I was wondering were this is coming from? Is this cage problem? I have no strecting going on with my uv's. Also my cage looks fine. I am using mirrored uv's. There'arent any overlapping uv's. I also did reset xform.
I also added some more vertices on the problem spot as it can project better.
Any ideas?
Replies
Stretching is normal, it is normally due to the UV's not matching the exact shape of the faces on the mesh, which is unavoidable in some cases and perfectly normal. In most cases its desirable because it will account for the UV's not being a perfect match.
It looks like you straightened some of your UVs and that might have introduced some stretching. If have a quad that on the model looks a lot more like a trapezoid and in the UV layout its a square you get that weird stretching you have in the bottom arrow of your example.
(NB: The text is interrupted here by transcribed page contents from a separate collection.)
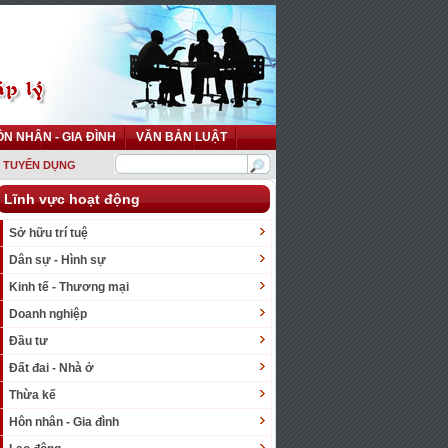
N NHÂN - GIA ĐÌNH
VĂN BẢN LUẬT
TUYỂN DỤNG
Lĩnh vực hoạt động
Sở hữu trí tuệ
Dân sự - Hình sự
Kinh tế - Thương mại
Doanh nghiệp
Đầu tư
Đất đai - Nhà ở
Thừa kế
Hôn nhân - Gia đình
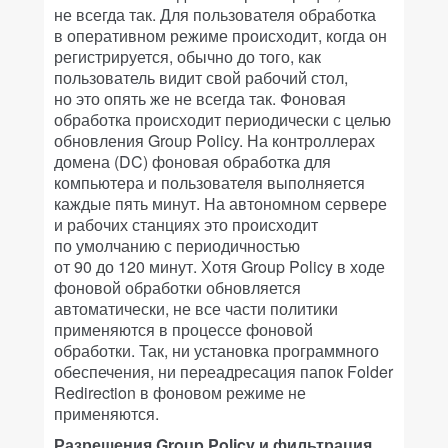
не всегда так. Для пользователя обработка
в оперативном режиме происходит, когда он
регистрируется, обычно до того, как
пользователь видит свой рабочий стол,
но это опять же не всегда так. Фоновая
обработка происходит периодически с целью
обновления Group Policy. На контроллерах
домена (DC) фоновая обработка для
компьютера и пользователя выполняется
каждые пять минут. На автономном сервере
и рабочих станциях это происходит
по умолчанию с периодичностью
от 90 до 120 минут. Хотя Group Policy в ходе
фоновой обработки обновляется
автоматически, не все части политики
применяются в процессе фоновой
обработки. Так, ни установка программного
обеспечения, ни переадресация папок Folder
Redirection в фоновом режиме не
применяются.
Разрешения Group Policy и фильтрация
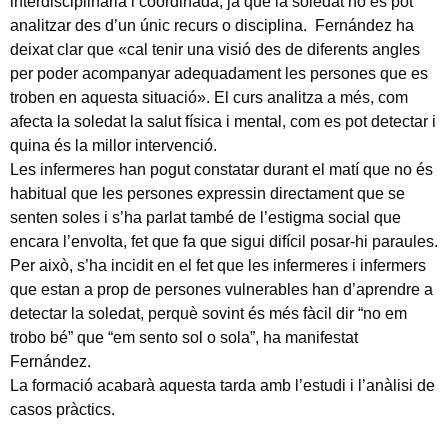
interdisciplinària i coordinada, ja que la soledat no es pot
analitzar des d’un únic recurs o disciplina. Fernández ha
deixat clar que «cal tenir una visió des de diferents angles
per poder acompanyar adequadament les persones que es
troben en aquesta situació». El curs analitza a més, com
afecta la soledat la salut física i mental, com es pot detectar i
quina és la millor intervenció.
Les infermeres han pogut constatar durant el matí que no és
habitual que les persones expressin directament que se
senten soles i s’ha parlat també de l’estigma social que
encara l’envolta, fet que fa que sigui difícil posar-hi paraules.
Per això, s’ha incidit en el fet que les infermeres i infermers
que estan a prop de persones vulnerables han d’aprendre a
detectar la soledat, perquè sovint és més fàcil dir “no em
trobo bé” que “em sento sol o sola”, ha manifestat
Fernández.
La formació acabarà aquesta tarda amb l’estudi i l’anàlisi de
casos pràctics.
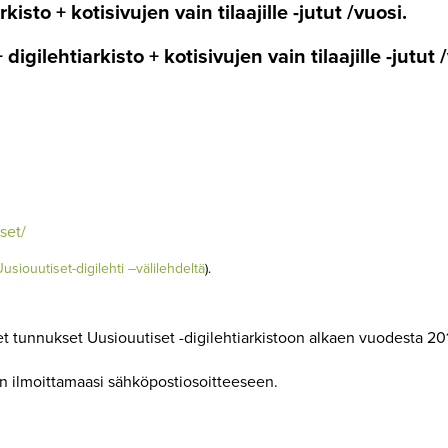
kisto + kotisivujen vain tilaajille -jutut /vuosi.
 digilehtiarkisto
+ kotisivujen vain tilaajille -jutut
set/
Uusiouutiset-digilehti –välilehdeltä
).
iset tunnukset Uusiouutiset -digilehtiarkistoon alkaen vuodesta 20
än ilmoittamaasi sähköpostiosoitteeseen.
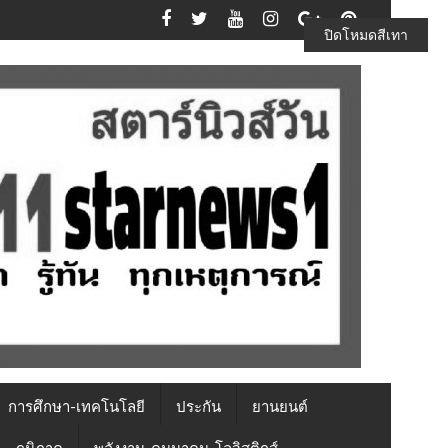
ปิดโหมดสีเทา
การศึกษา-เทคโนโลยี
ประกัน
ยานยนต์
You might be able to tweak the UV's and rebake getting better results, but if you corrected only on the normal map it would be off. Still before you get too far check it on the main model, unless you are creating flat surfaces like a wall or floor tile, there is going to be some stretching in the normal map.
I think there shouldn't be any stretching going on if my u'v are straight and mapped correctly. I have just selected the problem area's (faces) and delete all others. The result is very straight and clean normal map. So how is this possible? To me it looks like something is messing it up as soon the other faces are connected.
I did a quick bake of a proper cage vs a cage with a single vert nudged to one side:
But to piggyback on what Mark Dygert said, sometimes stretching is fine. If it looks good on your model, then it doesn't necessarily matter how it's showing up on the map.
The stretching can be introduced by the shape of the UV's. Straightening edges on the UV layout makes a messy normal map but it works out ok on the final model, Although it takes more pixels to accurately capture the squared off UV's so in general its wise to keep the shape of the UV piece as close to the shape of the actual face on the model as close as possible. But when you start working with complex shapes that wrap around odd angles you have to accept some amount of stretching, otherwise you have to break off each polygon into its own texture space and get it to match exactly the shape of the actual geometry.
The more seams you have, the higher the total number of verts in the engine, the slower things go. So you have to balance performance and workability with something that "looks right" to you.
Stretching can come from the angle of the cage projection like Bartalon talked about. If the stretching comes from the cage its because its having to average around an angle, it won't capture like a flat surface. In those cases it is very rare that it will look like a normal map taken from a flat surface unless you add a few edges to the edges of the low poly so the normal projection hits at more of a 90 degree angle instead of at a lesser angle.